We're basically in that same situation, a trapped brain with five senses out to the world. We can augment those senses to a degree, but even our measuring devices need to be able to present information that our brains are capable of understanding. It stands to reason that there's lots and lots of stuff that makes up reality that we don't perceive or know about...we're aware of a very thin slice of reality.
 
I think this idea that unless we can observe and measure it, it doesn't exist, is incredibly narrow-minded. We all only have 5 senses (well, except for Haley Joel Osment), and they can only observe so much.

That's certainly valid. Of course, it's also valid to say that it is pointless to assert that something that cannot be observed and measured does exist.

From AskaBiologist: "It is true that we see more colors than some animals. However, some animals see colors we cannot." That doesn't mean these colors that we can't see don't exist, we just can't see or measure them.

That's not really a good example. colors are just reflected light of various wavelengths, we can certainly measure that even if we cannot see it with our eyes.

barfo
 
I think this idea that unless we can observe and measure it, it doesn't exist, is incredibly narrow-minded. We all only have 5 senses (well, except for Haley Joel Osment), and they can only observe so much.

From AskaBiologist: "It is true that we see more colors than some animals. However, some animals see colors we cannot." That doesn't mean these colors that we can't see don't exist, we just can't see or measure them.

"There are more things in heaven and earth, Horatio, Than are dreamt of in your philosophy." - Hamlet Act 1, scene 5

"Ninety-nine percent of who you are is invisible and untouchable." - R. Buckminster Fuller

We have x-ray machines that can sense things we can't with our senses. That's the tip of that iceberg.
 
I think this idea that unless we can observe and measure it, it doesn't exist, is incredibly narrow-minded. We all only have 5 senses (well, except for Haley Joel Osment), and they can only observe so much.

From AskaBiologist: "It is true that we see more colors than some animals. However, some animals see colors we cannot." That doesn't mean these colors that we can't see don't exist, we just can't see or measure them.

"There are more things in heaven and earth, Horatio, Than are dreamt of in your philosophy." - Hamlet Act 1, scene 5

"Ninety-nine percent of who you are is invisible and untouchable." - R. Buckminster Fuller

I understand your concept. I see how others don't. What you should have said "we couldn't measure certain colors years ago but now we can".

Just because we can't measure things now does t exclude them from existing.

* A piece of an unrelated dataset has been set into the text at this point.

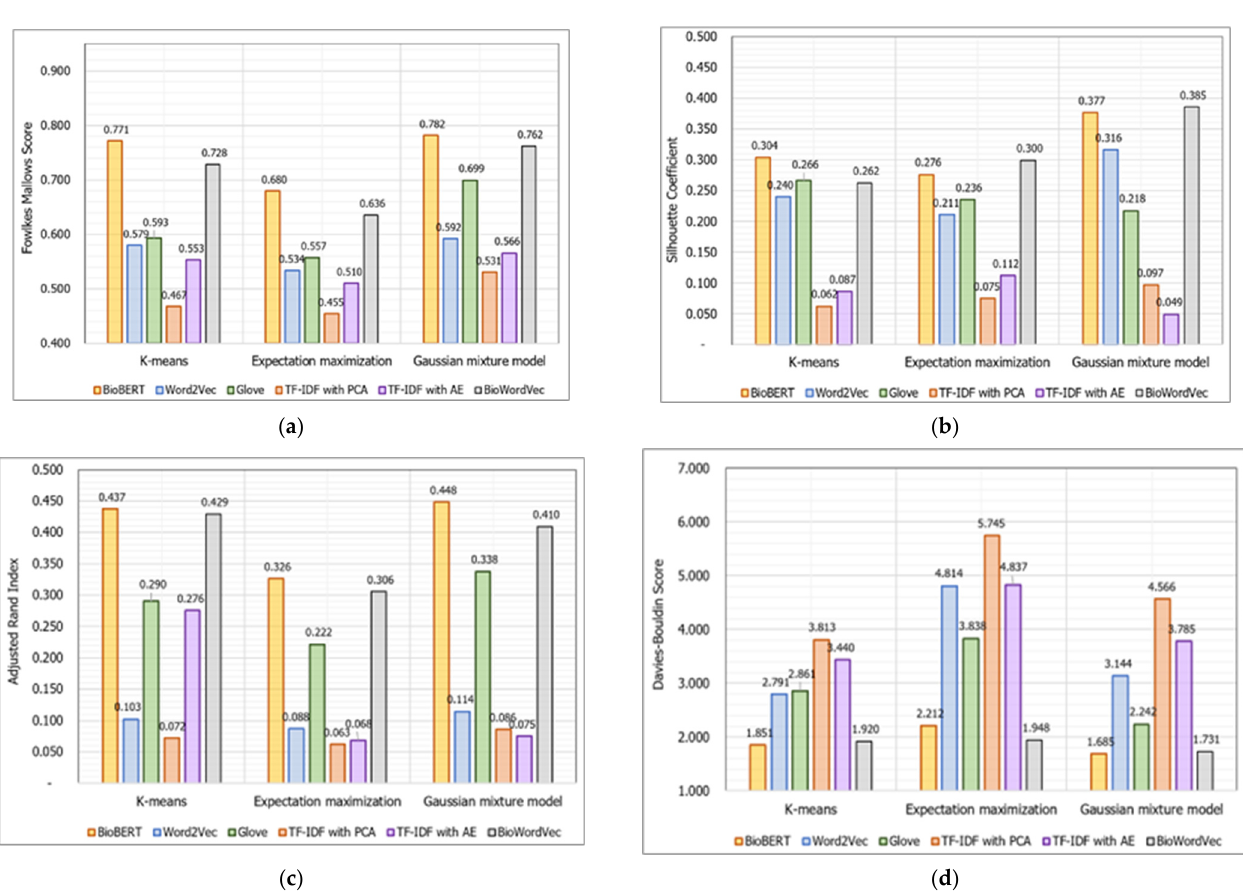
Figure 6. Comparison charts of the biomedical document clustering models based on different evaluation metrics: ( a ) Fowlkes–Mallows score, ( b ) silhouette coefficient, ( c ) adjusted Rand index, ( d ) Davies–Bouldin score.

Technology isn't advanced enough to measure them now.
 
That's interesting. Maybe if you look at time as like a river, God could be the engineer that can dam up one flow? Basically able to change an already existing time future to a new one.

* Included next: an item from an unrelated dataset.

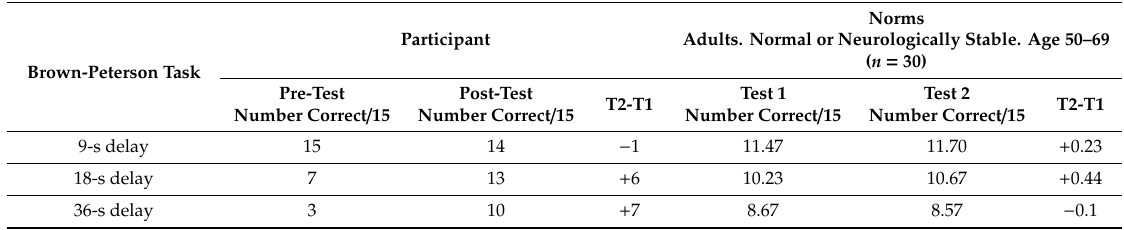
Table 3. Results of Brown-Peterson Task and Comparison to Normative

God meddling in things from outside time wouldn't change a deterministic future within time (if that is hypothetically the case). In other words God might have genuine free will to alter the course of the future, but humans still effectively wouldn't.
 
God meddling in things from outside time wouldn't change a deterministic future within time (if that is hypothetically the case). In other words God might have genuine free will to alter the course of the future, but humans still effectively wouldn't.

That makes sense. Then maybe the future is not possible now? What's your hypothetical take?